Tiger Woods Sued By Parents Of Bartender At His Florida Restaurant
Golf icon Tiger Woods has been sued by parents of a bartender at his Florida restaurant who died in a drink driving accident after allegedly being over-served alcohol.
TMZ reported that the parents of Nicholas Immesberger, who died last December at age 24, filed the lawsuit saying their son had worked as a bartender at The Woods in Jupiter, Florida, and knew the golf star personally.
The news broke hours after Woods played his opening practice round for the 101st PGA Championship, the year’s second major golf tournament which starts Thursday at Bethpage Black on Long Island in New York.
Woods snapped an 11-year major win drought by winning the Masters last month and seeks his 16th career major title this week. He was awarded the Presidential Medal of Freedom last week at a White House ceremony.
The restaurant’s manager is Erica Herman, who is Woods’s girlfriend and, according to TMZ, recruited Immesberger to the restaurant.
According to TMZ, Immesberger finished his shift on December 10 but stayed at The Woods to drink at the restaurant and was allegedly served to the point of “severe intoxication” before being sent out to his car.

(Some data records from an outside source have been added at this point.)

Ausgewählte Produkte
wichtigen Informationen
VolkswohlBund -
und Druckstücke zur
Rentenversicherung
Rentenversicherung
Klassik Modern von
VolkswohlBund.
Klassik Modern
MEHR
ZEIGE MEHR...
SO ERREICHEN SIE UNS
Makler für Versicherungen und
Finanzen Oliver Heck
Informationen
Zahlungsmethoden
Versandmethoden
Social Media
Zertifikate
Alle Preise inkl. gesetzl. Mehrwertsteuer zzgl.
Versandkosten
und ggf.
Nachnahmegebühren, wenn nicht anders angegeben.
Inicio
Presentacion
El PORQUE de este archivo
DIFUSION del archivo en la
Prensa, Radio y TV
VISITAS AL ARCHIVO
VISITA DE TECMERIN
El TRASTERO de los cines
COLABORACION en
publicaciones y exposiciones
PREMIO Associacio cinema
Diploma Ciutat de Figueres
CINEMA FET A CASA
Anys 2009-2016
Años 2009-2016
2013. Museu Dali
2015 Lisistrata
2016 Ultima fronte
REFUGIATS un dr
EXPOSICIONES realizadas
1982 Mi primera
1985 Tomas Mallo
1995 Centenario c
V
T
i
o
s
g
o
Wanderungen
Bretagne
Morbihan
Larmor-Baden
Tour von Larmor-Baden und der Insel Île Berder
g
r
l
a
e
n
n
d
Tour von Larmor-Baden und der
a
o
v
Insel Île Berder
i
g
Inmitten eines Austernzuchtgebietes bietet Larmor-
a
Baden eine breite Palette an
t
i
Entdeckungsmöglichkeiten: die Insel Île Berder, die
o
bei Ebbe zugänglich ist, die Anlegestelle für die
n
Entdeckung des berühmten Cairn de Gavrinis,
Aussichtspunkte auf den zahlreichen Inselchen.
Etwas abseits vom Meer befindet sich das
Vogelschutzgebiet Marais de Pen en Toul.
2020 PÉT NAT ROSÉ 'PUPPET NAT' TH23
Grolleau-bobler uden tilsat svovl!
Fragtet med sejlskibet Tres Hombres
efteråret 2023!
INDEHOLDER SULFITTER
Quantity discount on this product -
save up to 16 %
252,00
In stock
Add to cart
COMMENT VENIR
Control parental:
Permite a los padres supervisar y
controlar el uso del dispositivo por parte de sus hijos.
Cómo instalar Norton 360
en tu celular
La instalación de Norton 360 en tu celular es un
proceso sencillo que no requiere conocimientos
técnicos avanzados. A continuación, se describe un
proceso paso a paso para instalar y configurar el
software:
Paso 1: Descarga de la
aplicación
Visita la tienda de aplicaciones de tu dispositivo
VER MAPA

Immesberger lost control of his car that evening while driving home and crashed, dying in the accident, according to the report, which also said Immesberger had a blood alcohol level of .256, more than three times the legal limit.
The family claims Woods and Herman knew Immesberger had a habitual problem with alcohol but allowed him to be served anyway.
The lawsuit alleges Woods and Herman had been drinking with Immesberger just days before the crash and “reasonably should have known” he was a “habitual drunkard,” according to TMZ.
Immesberger’s parents sued Woods directly claiming he “was directly responsible for ensuring that his employees and management … were not over serving its employees/customers,” according to the report.
The lawsuit was filed in Palm Beach County, Florida. It seeks medical costs and funeral damages plus other “appropriate damages.”